The Singularity University and CNBC are hosting the Exponential Finance 2015 conference n New York, on June 2-3. The conference examines how rapidly accelerating technologies such as artificial intelligence, quantum computing, crowdfunding, digital currencies and robotics are rapidly disrupting businesses throughout the financial industry.
The Singularity University, based at Moffett Federal Airfield in California and sponsored by high-profile high-tech firms including Google, is an educational center dedicated to world-changing applications of disruptive, exponentially accelerating technologies.
The conference program features an impressive set of high-profile speakers including Blythe Masters, the former J.P. Morgan star who now leads Digital Asset Holdings, a technology company that uses distributed digital ledgers tao address operational challenges and settlement latency in both digital and mainstream financial assets. Masters’ presentation, titled “Blockchain: The Financial Challenge of Our Time,” has been featured in a CNBC article titled “Why financial firms are investigating bitcoin tech.”
Masters discussed why major financial institutions and their regulators should explore the potential for technologies like the blockchain. She also examined how distributed ledger technologies can help make financial transactions more transparent, efficient and secure with thoughtful protection and collaboration by the industry. A video clip of Masters’ presentation is available online.
According to Masters, the technological innovation behind Bitcoin has the potential to empower the existing financial world, not just disrupt banks out of existence as some have foretold.
“There is a school of libertarian ‘visionaries’ who want to imagine a world without big banks, big governments,” she said in a recent interview. “That’s nice, but completely irrelevant to [Digital Asset Holdings’] business model. We don’t imagine a world in which big banks and big governments don’t exist.”
Masters said at Exponential Finance 2015 that Bitcoin's underlying technology has the opportunity to improve settlement latency and system security for firms, and, therefore, the market for financial blockchain applications will ultimately be measured in the trillions.
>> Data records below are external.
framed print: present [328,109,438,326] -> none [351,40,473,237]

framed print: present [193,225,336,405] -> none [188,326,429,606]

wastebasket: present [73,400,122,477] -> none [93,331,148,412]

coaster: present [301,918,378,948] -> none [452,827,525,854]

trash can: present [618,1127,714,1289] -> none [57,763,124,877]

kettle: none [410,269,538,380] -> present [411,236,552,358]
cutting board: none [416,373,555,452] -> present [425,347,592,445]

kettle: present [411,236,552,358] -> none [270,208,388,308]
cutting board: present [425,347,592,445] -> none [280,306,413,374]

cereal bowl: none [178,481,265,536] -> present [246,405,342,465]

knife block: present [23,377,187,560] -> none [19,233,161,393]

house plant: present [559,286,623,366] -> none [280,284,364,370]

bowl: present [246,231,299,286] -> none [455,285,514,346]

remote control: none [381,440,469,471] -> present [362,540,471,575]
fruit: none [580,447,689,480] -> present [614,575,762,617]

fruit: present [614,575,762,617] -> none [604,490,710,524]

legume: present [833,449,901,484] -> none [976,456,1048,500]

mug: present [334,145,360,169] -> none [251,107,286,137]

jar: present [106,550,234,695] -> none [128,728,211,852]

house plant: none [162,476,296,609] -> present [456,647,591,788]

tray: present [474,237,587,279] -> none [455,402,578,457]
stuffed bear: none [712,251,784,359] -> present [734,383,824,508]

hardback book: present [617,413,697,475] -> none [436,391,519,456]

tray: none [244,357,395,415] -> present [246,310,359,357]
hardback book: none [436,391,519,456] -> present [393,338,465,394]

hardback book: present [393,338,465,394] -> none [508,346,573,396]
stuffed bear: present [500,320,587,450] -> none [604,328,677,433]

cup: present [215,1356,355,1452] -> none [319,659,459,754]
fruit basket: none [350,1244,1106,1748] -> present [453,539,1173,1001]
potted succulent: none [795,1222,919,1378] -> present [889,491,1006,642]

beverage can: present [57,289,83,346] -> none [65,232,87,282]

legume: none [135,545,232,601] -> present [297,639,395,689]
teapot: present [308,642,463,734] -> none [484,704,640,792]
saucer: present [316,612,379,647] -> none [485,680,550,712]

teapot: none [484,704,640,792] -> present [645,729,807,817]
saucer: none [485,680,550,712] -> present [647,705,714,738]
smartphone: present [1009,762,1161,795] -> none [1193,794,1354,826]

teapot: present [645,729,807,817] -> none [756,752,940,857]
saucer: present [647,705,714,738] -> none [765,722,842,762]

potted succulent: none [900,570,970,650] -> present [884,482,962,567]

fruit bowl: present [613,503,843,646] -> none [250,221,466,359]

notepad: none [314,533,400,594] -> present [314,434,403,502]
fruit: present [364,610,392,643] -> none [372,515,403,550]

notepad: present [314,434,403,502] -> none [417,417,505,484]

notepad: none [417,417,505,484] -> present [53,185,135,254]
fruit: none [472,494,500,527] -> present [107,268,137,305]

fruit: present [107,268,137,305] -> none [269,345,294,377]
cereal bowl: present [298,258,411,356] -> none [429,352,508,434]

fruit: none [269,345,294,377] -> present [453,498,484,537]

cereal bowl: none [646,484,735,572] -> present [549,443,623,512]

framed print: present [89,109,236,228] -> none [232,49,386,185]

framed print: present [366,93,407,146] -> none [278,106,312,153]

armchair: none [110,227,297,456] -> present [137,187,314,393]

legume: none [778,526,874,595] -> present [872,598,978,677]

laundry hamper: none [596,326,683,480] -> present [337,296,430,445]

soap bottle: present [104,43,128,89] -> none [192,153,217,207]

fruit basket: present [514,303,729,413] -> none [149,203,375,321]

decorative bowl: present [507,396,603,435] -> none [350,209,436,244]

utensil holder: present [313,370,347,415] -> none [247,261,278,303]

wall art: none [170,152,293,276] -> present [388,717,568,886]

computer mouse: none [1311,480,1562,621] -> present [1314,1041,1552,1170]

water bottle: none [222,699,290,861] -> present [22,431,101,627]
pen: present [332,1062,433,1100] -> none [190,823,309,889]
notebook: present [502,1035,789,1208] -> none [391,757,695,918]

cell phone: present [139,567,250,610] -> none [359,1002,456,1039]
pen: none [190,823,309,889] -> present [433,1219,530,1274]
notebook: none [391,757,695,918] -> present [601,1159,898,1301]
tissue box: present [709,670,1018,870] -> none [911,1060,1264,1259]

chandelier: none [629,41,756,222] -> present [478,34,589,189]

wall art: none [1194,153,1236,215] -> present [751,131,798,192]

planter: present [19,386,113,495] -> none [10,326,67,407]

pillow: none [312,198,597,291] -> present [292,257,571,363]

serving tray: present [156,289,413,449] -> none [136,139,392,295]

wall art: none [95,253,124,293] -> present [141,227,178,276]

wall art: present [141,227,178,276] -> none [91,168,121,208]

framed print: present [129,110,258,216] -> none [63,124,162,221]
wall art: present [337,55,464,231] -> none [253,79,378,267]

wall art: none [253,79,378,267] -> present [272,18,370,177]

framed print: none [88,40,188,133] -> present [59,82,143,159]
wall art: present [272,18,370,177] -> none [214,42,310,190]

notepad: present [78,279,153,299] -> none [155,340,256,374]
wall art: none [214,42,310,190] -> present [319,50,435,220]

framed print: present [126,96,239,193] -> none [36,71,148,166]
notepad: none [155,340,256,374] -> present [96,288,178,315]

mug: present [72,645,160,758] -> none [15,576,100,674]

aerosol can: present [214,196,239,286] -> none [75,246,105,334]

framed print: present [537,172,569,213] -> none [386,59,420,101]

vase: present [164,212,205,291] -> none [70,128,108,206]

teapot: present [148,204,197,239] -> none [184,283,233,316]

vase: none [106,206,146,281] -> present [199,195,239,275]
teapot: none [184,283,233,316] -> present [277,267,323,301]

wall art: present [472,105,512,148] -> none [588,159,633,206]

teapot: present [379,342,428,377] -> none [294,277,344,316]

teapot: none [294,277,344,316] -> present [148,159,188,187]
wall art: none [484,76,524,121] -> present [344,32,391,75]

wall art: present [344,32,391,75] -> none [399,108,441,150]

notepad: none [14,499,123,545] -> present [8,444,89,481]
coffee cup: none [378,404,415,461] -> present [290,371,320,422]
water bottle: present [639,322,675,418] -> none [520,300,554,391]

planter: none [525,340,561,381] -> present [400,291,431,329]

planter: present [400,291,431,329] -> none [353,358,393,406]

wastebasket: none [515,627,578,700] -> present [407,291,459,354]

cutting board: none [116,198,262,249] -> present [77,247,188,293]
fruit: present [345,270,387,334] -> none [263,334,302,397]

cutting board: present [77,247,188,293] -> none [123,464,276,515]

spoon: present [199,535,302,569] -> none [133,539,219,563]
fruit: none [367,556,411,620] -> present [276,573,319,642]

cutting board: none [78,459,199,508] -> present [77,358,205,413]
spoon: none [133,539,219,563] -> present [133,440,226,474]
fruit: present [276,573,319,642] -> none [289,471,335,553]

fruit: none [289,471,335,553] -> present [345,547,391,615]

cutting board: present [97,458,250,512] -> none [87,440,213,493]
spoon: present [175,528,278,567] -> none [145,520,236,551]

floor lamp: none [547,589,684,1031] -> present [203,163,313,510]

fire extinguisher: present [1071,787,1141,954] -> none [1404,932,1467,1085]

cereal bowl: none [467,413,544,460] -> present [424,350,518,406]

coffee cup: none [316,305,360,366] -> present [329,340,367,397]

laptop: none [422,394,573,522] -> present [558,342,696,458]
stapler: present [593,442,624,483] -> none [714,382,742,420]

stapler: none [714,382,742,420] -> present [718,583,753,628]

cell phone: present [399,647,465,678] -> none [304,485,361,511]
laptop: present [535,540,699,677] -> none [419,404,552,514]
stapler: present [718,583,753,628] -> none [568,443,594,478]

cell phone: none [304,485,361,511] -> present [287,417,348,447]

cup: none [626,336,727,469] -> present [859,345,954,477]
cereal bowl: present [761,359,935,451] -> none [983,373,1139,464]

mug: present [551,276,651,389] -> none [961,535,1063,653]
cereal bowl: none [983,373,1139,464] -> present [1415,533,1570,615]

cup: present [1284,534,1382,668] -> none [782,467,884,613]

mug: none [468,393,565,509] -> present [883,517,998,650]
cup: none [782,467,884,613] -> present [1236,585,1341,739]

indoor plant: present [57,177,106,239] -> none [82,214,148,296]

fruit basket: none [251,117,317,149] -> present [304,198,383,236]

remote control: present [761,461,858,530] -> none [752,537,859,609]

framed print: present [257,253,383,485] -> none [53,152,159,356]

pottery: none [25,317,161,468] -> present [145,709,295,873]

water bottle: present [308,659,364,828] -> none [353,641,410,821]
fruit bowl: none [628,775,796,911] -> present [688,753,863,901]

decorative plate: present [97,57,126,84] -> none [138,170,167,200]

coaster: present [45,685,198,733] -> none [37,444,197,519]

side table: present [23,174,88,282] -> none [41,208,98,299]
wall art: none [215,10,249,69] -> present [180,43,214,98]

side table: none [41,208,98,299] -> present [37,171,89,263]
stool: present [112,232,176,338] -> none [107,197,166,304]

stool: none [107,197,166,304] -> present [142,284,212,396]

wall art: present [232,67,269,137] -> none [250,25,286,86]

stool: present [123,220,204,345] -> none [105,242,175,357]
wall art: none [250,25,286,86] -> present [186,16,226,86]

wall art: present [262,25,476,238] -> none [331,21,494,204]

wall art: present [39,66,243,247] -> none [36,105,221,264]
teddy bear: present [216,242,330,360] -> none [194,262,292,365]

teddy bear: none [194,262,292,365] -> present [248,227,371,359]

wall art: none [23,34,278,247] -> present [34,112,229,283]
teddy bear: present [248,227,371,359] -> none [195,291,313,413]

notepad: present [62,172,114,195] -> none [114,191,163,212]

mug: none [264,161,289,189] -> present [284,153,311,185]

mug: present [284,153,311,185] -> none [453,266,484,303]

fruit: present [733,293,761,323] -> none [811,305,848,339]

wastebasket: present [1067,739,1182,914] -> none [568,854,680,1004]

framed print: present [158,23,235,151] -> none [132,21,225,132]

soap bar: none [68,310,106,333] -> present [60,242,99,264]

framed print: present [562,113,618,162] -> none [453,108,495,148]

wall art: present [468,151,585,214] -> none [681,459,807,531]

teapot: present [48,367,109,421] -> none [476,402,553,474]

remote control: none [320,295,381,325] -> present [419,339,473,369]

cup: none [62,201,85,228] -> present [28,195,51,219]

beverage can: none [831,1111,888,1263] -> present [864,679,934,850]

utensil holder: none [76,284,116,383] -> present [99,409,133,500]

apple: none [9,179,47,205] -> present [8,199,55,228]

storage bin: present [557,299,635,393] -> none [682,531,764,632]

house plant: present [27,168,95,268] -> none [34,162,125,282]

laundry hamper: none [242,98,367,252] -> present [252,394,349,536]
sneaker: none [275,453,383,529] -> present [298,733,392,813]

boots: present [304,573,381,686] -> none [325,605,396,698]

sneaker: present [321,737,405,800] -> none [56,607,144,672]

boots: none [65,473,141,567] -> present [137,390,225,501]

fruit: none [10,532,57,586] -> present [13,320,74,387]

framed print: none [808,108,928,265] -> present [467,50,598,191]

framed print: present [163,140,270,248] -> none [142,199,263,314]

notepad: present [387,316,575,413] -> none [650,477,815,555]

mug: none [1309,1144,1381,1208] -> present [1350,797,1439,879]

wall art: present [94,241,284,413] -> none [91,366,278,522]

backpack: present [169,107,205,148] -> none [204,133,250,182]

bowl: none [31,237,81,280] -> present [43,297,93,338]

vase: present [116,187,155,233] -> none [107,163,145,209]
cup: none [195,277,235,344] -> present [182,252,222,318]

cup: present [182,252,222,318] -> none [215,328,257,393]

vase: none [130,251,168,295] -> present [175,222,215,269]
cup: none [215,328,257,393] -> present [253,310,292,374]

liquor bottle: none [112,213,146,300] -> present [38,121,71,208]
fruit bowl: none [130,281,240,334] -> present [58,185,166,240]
She added that major financial firms have all begun to dedicate a significant amount of time and effort to learning about the technology. Masters’ company Digital Assets Holdings “bridges the gap between the blockchain development world and financial services,” Masters said.
“If you can find a way to bridge the two of them then you have something that is truly revolutionary,” she said in a previous interview.
The Singularity University’s news site Singularity Hubreports that Masters cautions against the hype. The world, she says, is a long way away from economies tabulated on blockchain-enabled disributed ledgers. We need to determine whether they can withstand a concerted attack, can handle transactions on a truly global scale, and can maintain privacy. At the same time, Masters believes that the blockchain may prove incredibly empowering for existing organizations that embrace it. “How seriously should you take this?” she asked. “About as seriously as you should have taken the concept of the Internet in the early 1990s. It’s a big deal.”
The CNBC article lists many other recent examples of how high-profile banks and financial institutions are exploring the financial applications of the blockchain. The list includes Banco Santander, Barclays, UBS, BNY Mellon, IBM, Intel, Overstock, Nasdaq, and the U.S. Federal Reserve, all of which have been featured in recent Bitcoin Magazine articles to show how the technology of the blockchain is gradually winning support in both Wall Street and Capitol Hill.
In the past six months, "everybody realized that bitcoin's more than a currency," said Brian Kelly of Brian Kelly Capital. "Everybody had their 'aha' moment, and investors with many millions of dollars to spend are starting to see how it can be used." He added that the financial community was slow to come around to this technology, but they are beginning to embrace it as a cost-saving tool.